Being a foster parent is tough sometimes. I say those very words to myself several times a day ‘Focus on the child, not the behavior.’ Let’s be honest, sometimes it HARD to do that. Sometimes it’s not fair to do that. Dedicating copious hours to one child is not something I can do, I have an entire family that counts on me and when I take away from them it hurts them and me. I’ve neglected my family trying to help Loud, I feel like a failure. I can’t reach him and I’ve let my family down at the same. During the last week or two I’ve stopped trying as hard to reach Loud; I’ve started reconnecting with the rest of the group.
Sadly, it’s a relief.
My family is happy to receive the attention and I’m happy to be in the middle of it all again. Imagine feeling like an outsider in your own family, the family you worked so hard to create and nurture, only to be a total outcast. Sometimes you’ve got to focus on yourself and be grateful for all that you have… sometimes you’ve got to admit defeat. I can’t fix every child. Naturally, I’ll advocate for every child that is in my care until I’m blue in the face. I can’t win every battle.
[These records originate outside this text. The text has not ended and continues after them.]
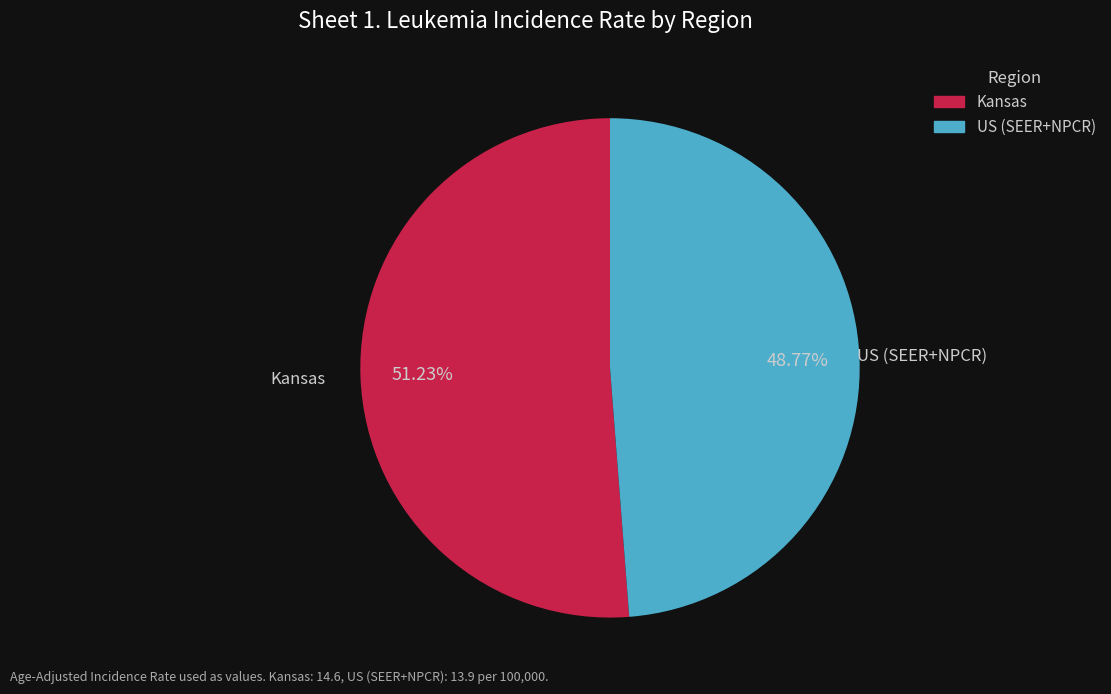

To the nearest percent, what is the average slice percentage?

50%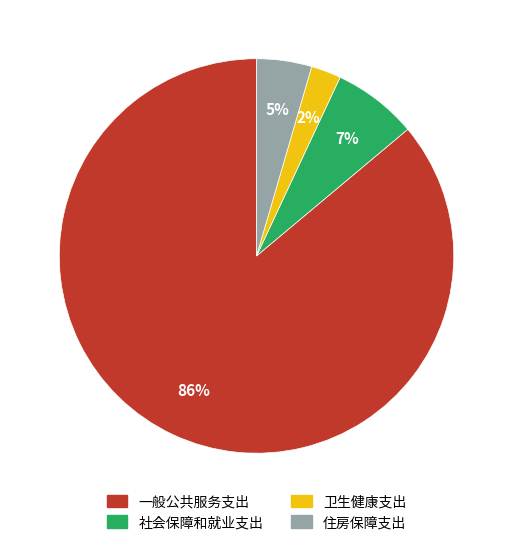

What is the smallest slice in the pie chart?

卫生健康支出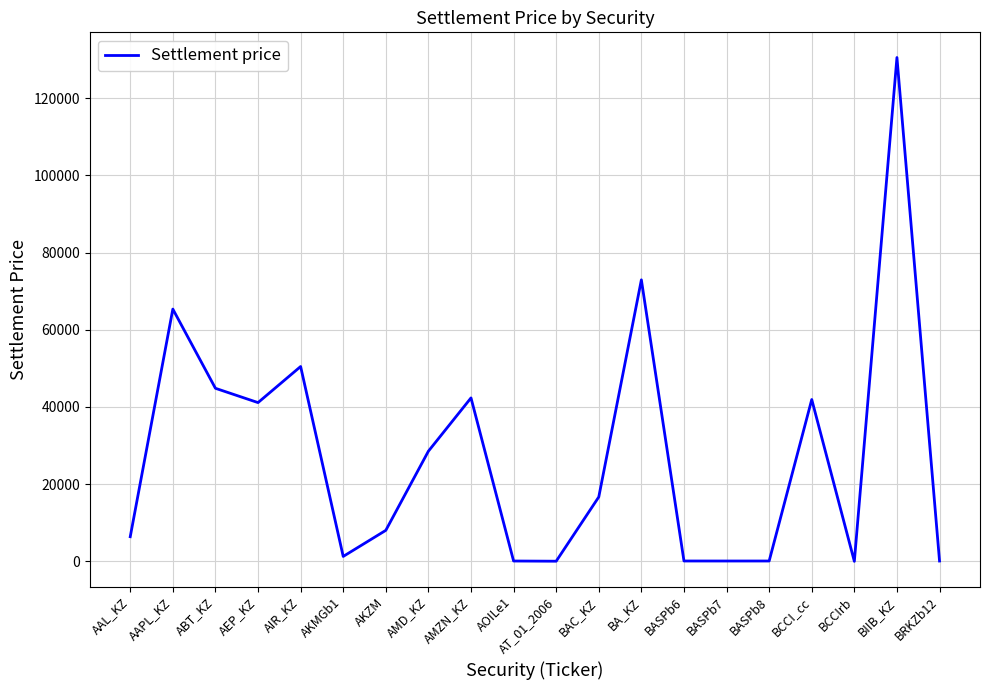

What is the greatest value displayed?

130530.0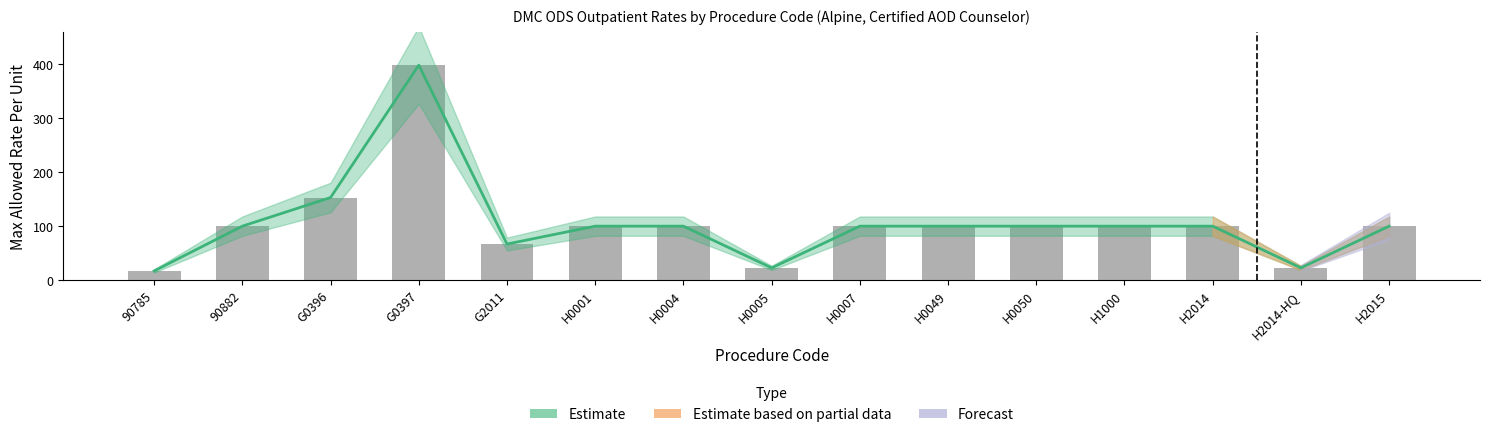

Rank the categories by value from highest to lowest.

G0397, G0396, 90882, H0001, H0004, H0007, H0049, H0050, H1000, H2014, H2015, G2011, H0005, H2014-HQ, 90785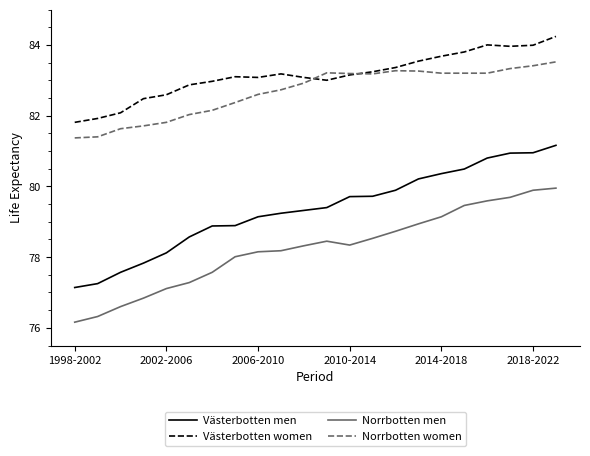

In Västerbotten women, how many points are lower than both neighbors (excluding endpoints)?

3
Here’s the shitty reality; love cannot fix trauma. Despite all of my training, education, experience… I cannot be every child’s hero.
Foster care is draining in more ways than one. Not every person can do it and even those of us who are veterans fail miserably from time to time.
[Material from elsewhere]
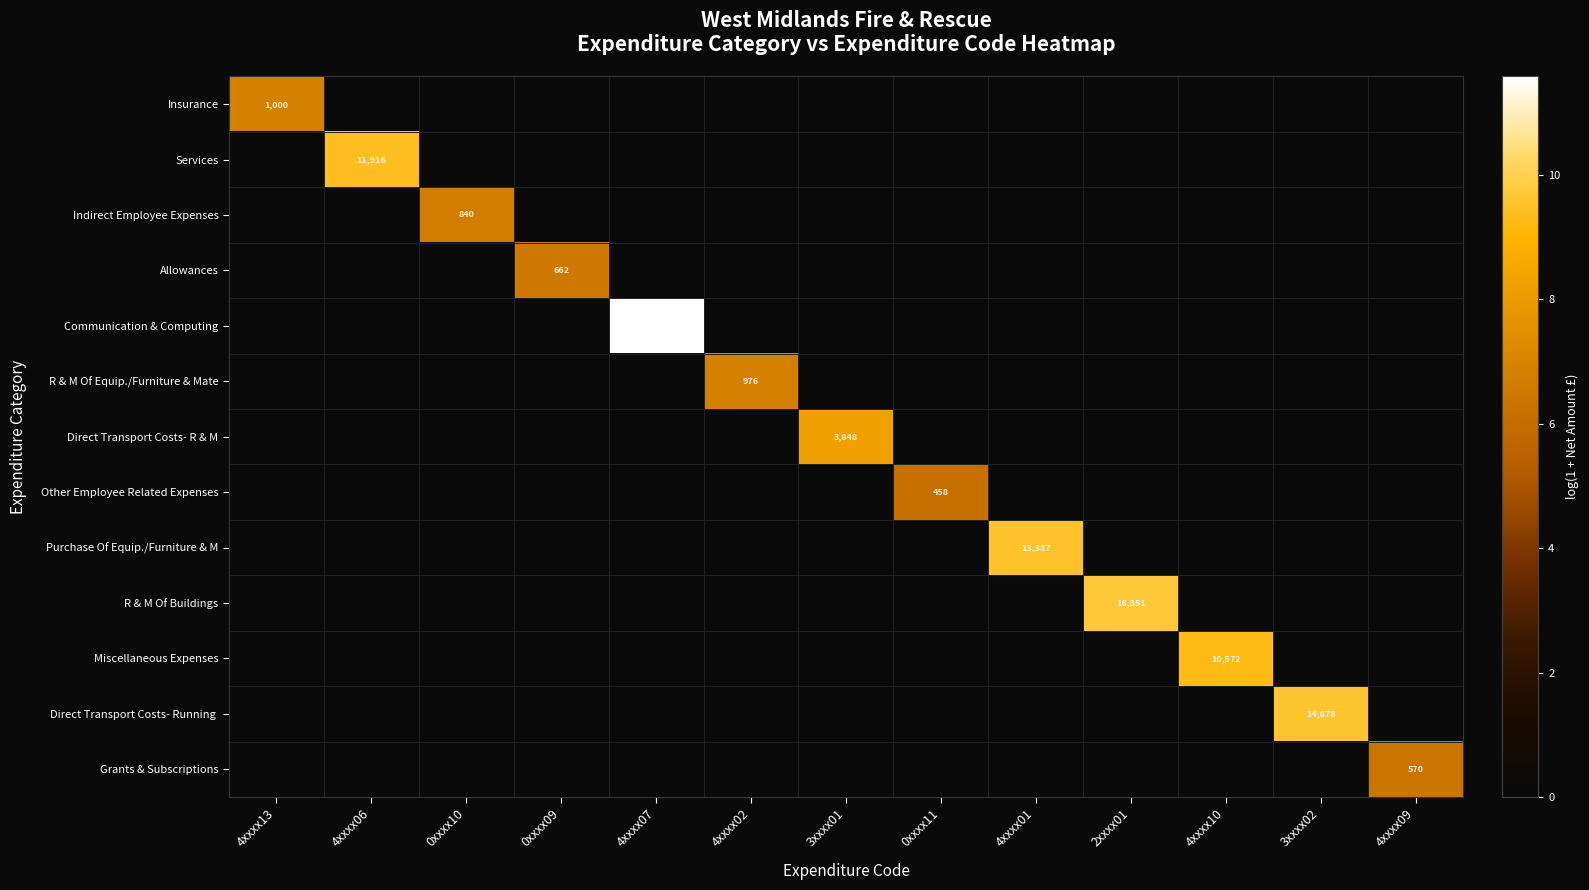

Which series has the widest spread of values?

Communication & Computing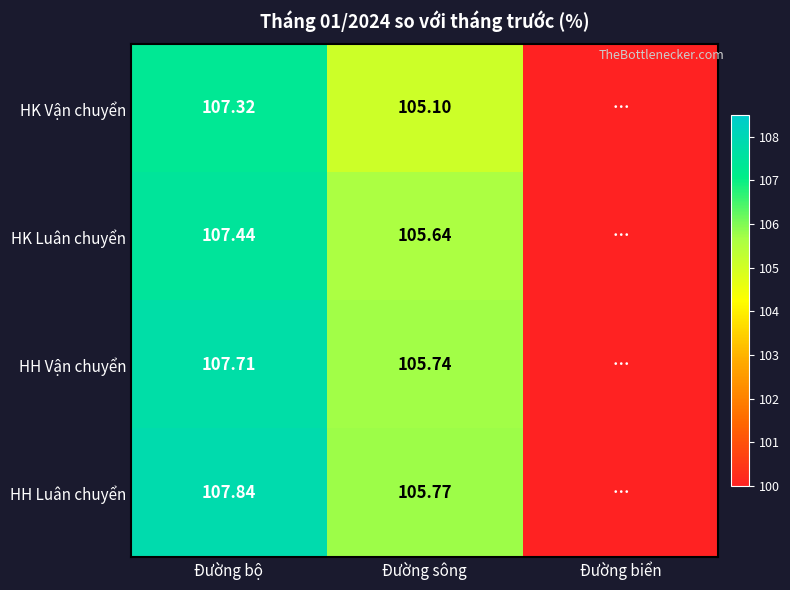

Which category has the lowest value across all series?

Đường biển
In other news, the household has been doing well. The kids had lots of fun over their 3 day weekend as they all farmed out to be with friends. I’ve been a prisoner due to my difficult placement and haven’t been able to take any of the kids to do our normal outings and such. I rely heavily on splitting our travel, outings, and tasks with Husband, someone has to stay home with Loud. The kids are doing well in school and activities. I’m thinking about putting a few of the kids in a youth golf program. That could be fun!
February has lots of traveling happening, it’s both stressful and exciting. I also have 3 birthdays in the family in February! Speaking of Birthdays Lemon will be 6 next week! I think Husband is going on a guys trip in February too, hello Glamis!
I’ve been sick the last several days, I think I’ve caught a stomach bug. Boo to that.